La fraude a faussé les résultats du premier tour de l'élection présidentielle en Afghanistan, ont affirmé hier les deux candidats arrivés en tête, Ashraf Ghani et Abdullah Abdullah. Ce scrutin, première passation des pouvoirs d'un président afghan démocratiquement élu à un autre, est considéré comme un test majeur pour ce pays pauvre toujours aux prises avec une violente insurrection des talibans et qui plongera dans l'inconnu après le retrait des 51 000 soldats de l'OTAN d'ici à la fin de l'année.
M. Abdullah, un ancien ministre des Affaires étrangères, est arrivé largement en tête du premier tour du 5 avril avec 44,9 % des voix, soit plus de 13 points d'avance sur M. Ghani (31,5 %), un ancien économiste de la Banque mondiale, selon les résultats préliminaires publiés samedi.

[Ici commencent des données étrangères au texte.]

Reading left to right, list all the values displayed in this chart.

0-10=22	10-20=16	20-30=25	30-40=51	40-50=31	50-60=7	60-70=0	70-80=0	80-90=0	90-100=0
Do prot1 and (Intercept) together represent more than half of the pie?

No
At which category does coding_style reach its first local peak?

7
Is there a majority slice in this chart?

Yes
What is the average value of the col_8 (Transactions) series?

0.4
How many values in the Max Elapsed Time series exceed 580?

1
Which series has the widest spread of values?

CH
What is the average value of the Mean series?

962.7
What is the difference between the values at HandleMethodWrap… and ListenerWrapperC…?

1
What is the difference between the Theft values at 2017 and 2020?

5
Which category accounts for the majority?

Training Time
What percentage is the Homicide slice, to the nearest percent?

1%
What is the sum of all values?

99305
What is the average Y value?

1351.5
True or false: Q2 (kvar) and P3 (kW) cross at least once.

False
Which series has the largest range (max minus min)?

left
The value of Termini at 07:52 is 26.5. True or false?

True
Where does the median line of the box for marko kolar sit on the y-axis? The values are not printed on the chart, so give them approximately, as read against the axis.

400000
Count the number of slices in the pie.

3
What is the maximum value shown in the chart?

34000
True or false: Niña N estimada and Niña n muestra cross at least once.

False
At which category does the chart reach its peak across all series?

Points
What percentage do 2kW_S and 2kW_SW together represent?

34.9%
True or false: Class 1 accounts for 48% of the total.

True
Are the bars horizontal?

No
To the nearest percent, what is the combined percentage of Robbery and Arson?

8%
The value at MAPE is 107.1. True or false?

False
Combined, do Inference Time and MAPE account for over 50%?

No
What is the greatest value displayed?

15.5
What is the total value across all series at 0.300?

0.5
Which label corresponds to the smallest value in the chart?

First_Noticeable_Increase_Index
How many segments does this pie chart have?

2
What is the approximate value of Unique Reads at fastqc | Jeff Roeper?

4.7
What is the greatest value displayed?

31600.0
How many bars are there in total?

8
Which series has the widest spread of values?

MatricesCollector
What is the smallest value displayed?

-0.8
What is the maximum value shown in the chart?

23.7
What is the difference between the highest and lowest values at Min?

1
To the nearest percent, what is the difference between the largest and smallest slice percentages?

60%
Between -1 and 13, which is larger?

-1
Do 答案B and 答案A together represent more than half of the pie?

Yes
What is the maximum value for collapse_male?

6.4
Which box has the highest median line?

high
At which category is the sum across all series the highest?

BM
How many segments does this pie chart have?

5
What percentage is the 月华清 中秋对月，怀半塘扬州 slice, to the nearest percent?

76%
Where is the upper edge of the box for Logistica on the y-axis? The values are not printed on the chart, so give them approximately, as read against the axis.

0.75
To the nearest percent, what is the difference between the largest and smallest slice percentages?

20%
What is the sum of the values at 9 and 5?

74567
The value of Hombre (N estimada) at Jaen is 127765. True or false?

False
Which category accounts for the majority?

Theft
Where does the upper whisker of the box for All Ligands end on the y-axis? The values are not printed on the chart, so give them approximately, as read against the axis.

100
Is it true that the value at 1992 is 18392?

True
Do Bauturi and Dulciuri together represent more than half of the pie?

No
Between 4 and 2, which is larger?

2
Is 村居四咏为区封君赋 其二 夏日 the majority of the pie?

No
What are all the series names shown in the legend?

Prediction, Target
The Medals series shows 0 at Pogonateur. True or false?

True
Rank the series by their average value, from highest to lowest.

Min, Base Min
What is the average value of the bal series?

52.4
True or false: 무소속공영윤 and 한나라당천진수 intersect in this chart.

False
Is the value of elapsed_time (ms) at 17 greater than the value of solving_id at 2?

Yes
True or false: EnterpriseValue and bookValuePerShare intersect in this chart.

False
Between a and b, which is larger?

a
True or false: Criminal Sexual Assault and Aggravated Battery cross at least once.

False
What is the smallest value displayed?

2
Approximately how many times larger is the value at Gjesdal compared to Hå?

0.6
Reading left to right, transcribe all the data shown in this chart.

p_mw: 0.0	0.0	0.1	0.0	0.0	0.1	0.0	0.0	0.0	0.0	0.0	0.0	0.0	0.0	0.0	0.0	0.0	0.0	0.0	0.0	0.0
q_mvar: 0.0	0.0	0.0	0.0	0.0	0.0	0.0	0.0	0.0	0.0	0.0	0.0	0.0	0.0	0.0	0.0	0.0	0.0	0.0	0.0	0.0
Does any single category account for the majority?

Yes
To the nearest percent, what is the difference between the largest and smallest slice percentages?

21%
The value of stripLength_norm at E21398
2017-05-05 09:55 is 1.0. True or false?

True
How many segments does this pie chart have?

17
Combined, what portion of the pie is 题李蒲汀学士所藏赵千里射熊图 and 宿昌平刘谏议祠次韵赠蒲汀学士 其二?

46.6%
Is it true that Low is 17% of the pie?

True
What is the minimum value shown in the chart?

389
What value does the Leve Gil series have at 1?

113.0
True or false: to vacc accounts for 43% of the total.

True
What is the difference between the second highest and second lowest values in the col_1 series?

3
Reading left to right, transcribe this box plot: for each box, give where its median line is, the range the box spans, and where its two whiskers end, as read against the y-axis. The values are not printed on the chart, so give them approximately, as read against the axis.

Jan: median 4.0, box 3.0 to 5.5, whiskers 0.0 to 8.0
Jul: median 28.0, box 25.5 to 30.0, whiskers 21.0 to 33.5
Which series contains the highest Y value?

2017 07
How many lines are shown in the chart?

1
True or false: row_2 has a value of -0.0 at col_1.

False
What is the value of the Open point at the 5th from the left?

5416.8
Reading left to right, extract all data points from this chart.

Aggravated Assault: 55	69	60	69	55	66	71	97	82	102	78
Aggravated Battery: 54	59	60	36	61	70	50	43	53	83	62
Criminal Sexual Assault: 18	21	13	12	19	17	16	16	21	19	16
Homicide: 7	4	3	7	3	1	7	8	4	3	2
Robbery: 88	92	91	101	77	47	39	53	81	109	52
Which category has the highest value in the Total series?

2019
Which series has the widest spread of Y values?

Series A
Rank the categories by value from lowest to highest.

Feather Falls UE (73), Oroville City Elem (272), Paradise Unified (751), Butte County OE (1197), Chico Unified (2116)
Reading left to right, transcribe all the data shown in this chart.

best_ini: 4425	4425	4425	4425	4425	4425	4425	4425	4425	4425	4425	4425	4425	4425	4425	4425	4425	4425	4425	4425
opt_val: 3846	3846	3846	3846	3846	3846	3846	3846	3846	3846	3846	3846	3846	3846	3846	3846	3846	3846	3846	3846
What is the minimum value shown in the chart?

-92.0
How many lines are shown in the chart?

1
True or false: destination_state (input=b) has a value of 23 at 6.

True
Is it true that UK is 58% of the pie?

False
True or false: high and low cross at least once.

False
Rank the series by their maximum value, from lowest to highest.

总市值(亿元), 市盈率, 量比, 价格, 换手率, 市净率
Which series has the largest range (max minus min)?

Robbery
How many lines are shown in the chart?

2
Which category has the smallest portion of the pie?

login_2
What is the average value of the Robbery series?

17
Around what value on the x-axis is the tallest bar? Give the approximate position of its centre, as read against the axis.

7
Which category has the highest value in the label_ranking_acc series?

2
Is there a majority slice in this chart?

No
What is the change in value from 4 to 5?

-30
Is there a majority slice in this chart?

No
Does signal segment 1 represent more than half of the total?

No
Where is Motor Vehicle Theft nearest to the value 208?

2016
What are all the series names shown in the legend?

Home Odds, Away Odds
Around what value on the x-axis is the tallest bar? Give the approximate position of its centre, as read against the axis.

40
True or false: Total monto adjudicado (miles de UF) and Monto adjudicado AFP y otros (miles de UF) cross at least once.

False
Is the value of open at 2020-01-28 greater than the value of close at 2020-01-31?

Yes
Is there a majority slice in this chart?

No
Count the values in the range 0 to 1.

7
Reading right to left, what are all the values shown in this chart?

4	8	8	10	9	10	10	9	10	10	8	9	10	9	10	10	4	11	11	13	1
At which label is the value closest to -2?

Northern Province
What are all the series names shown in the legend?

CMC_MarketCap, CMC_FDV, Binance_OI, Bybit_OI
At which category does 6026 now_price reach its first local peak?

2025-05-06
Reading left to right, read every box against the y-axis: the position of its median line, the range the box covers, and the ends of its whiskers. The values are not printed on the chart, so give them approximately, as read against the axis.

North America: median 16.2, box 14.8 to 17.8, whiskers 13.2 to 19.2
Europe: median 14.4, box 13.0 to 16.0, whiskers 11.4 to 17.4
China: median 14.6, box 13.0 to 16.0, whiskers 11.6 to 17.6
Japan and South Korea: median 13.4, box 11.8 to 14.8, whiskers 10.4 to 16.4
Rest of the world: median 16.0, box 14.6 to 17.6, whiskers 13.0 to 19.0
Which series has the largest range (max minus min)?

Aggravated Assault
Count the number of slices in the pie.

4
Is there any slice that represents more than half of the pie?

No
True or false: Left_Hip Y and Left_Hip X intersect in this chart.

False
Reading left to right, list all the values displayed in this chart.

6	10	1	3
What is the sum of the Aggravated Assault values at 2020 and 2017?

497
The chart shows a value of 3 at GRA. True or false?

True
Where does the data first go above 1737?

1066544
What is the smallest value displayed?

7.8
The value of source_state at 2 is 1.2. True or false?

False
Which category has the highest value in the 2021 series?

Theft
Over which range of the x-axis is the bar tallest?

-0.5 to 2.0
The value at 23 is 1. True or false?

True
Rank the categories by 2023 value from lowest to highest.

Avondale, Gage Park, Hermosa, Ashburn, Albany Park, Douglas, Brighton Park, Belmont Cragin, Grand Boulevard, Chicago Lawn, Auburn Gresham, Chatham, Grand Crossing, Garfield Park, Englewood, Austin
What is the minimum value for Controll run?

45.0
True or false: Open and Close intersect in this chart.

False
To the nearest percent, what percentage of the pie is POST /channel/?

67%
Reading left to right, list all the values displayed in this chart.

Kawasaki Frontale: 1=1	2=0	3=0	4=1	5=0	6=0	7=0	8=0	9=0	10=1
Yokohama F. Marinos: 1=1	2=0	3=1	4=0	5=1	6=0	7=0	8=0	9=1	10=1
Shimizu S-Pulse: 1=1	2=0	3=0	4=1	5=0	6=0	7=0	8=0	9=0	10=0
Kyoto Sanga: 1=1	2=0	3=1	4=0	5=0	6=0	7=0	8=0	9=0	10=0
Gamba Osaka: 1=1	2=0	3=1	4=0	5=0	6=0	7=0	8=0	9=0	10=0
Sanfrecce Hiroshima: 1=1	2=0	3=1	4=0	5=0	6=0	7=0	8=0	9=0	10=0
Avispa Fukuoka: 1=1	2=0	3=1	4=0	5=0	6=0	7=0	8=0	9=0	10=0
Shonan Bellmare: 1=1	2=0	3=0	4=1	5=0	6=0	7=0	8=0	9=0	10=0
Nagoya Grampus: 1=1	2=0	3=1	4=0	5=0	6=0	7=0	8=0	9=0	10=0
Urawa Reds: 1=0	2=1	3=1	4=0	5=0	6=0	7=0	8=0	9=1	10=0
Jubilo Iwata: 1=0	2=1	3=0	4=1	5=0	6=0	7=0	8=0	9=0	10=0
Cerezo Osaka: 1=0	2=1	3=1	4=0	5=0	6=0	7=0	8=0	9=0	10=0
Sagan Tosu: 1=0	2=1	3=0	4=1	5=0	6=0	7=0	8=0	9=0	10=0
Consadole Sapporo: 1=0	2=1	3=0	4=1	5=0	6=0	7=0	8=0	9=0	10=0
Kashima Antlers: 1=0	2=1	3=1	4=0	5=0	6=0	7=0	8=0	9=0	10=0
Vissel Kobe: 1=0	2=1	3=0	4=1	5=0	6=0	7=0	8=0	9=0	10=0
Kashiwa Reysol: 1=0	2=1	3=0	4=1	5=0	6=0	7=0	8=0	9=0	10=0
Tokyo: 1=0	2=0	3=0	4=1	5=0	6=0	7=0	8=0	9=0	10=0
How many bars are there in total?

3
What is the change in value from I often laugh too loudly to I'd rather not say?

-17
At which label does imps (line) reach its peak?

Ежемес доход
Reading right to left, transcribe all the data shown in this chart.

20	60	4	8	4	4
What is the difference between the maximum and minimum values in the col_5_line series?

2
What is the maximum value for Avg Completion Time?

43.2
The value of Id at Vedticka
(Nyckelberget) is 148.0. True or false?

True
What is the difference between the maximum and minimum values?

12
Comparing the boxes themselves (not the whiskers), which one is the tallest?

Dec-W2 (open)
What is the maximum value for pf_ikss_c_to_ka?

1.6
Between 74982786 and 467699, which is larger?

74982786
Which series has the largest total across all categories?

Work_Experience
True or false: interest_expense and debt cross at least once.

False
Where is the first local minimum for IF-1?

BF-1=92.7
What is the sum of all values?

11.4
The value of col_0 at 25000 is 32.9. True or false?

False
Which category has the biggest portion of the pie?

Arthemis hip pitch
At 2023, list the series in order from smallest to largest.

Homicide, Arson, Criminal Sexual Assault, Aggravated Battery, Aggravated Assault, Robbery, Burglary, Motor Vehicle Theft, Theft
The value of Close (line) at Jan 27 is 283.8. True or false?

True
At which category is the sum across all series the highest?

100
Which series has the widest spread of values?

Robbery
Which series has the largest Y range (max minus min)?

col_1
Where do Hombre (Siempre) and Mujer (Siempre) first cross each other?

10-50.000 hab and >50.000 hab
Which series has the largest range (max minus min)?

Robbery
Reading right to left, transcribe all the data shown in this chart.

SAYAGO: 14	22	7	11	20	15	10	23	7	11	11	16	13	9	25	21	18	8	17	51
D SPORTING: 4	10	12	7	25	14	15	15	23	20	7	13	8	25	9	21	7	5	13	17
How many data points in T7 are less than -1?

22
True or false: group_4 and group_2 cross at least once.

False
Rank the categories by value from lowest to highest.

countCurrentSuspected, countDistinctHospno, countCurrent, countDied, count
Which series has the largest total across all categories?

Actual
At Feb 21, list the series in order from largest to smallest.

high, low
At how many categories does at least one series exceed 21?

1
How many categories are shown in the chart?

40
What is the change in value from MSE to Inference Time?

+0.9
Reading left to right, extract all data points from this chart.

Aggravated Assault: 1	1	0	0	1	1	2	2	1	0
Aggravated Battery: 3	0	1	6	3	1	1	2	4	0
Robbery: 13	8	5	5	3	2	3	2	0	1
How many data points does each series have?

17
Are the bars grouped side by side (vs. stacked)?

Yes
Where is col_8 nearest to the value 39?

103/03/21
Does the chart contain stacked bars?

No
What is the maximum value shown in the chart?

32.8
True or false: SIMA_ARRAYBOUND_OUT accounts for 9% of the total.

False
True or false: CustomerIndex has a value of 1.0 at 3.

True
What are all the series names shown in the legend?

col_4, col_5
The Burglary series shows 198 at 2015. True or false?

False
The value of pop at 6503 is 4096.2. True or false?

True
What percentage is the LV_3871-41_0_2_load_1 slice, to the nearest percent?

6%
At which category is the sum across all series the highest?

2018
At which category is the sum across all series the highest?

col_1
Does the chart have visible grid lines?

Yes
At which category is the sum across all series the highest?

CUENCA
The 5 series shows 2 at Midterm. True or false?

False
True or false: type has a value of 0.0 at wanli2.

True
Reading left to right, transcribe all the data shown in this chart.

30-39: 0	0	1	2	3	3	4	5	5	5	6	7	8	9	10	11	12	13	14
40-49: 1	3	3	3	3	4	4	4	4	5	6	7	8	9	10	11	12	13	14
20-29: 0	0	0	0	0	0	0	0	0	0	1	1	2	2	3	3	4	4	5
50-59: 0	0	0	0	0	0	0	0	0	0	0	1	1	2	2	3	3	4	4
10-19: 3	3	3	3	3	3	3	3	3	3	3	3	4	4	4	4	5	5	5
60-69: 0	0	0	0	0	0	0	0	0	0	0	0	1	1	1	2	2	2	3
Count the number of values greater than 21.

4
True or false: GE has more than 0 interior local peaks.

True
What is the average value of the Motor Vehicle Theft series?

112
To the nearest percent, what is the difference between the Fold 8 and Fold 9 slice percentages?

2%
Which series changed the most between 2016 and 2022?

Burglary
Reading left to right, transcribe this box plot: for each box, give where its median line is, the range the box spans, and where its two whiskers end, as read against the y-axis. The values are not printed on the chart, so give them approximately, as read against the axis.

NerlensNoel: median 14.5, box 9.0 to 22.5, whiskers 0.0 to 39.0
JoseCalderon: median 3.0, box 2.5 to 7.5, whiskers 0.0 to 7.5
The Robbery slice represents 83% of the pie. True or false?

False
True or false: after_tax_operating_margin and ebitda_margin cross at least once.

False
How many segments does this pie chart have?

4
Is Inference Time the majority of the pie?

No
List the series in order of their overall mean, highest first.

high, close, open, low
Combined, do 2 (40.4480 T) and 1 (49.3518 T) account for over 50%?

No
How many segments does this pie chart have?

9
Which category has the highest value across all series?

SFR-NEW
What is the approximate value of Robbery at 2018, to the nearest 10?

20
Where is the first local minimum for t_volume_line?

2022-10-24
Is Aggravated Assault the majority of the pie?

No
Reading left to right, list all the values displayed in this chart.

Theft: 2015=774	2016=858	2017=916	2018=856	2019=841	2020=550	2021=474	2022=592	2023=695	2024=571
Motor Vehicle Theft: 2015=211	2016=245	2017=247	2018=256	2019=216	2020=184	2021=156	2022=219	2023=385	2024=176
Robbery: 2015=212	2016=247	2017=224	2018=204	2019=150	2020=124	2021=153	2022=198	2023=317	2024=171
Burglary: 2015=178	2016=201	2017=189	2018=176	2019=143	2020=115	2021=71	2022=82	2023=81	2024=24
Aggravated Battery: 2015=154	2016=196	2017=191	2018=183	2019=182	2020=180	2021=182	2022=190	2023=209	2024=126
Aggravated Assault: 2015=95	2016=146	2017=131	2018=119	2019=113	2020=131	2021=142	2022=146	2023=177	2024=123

Ces résultats ouvrent la voie à l'organisation d'un second tour entre les deux hommes, qui pourrait avoir lieu le 7 juin.
Entre-temps, les candidats ont l'opportunité de contester les résultats du premier tour, ce qu'ils ont commencé à faire dès hier. « Il y a eu, partout, fraudes et violations, organisées et systématiques, qui auraient pu être évitées », a déclaré M. Abdullah. « Nous disons depuis le départ que la fraude est notre principal ennemi », a-t-il ajouté, affirmant disposer de « documents » et de « preuves » montrant qu'en l'absence de fraudes, il aurait pu remporter une victoire « nette et évidente » dès le premier tour. Son rival Ashraf Ghani a renchéri sur le même thème, en affirmant que l'avance dont jouit M. Abdullah « se réduira une fois que les fraudes auront été examinées ». « Certains bureaux de vote n'étaient pas approvisionnés en bulletins (...). Nous voulons des explications (...) », a dit M. Ghani.
M. Ghani a également assuré qu'il ne passerait aucun accord secret pour qu'un vainqueur soit désigné avant le second tour, une hypothèse évoquée dans les milieux politiques afghans en raison des inévitables complications, en termes de sécurité et de coût financier, qu'engendrerait l'organisation d'un nouveau vote.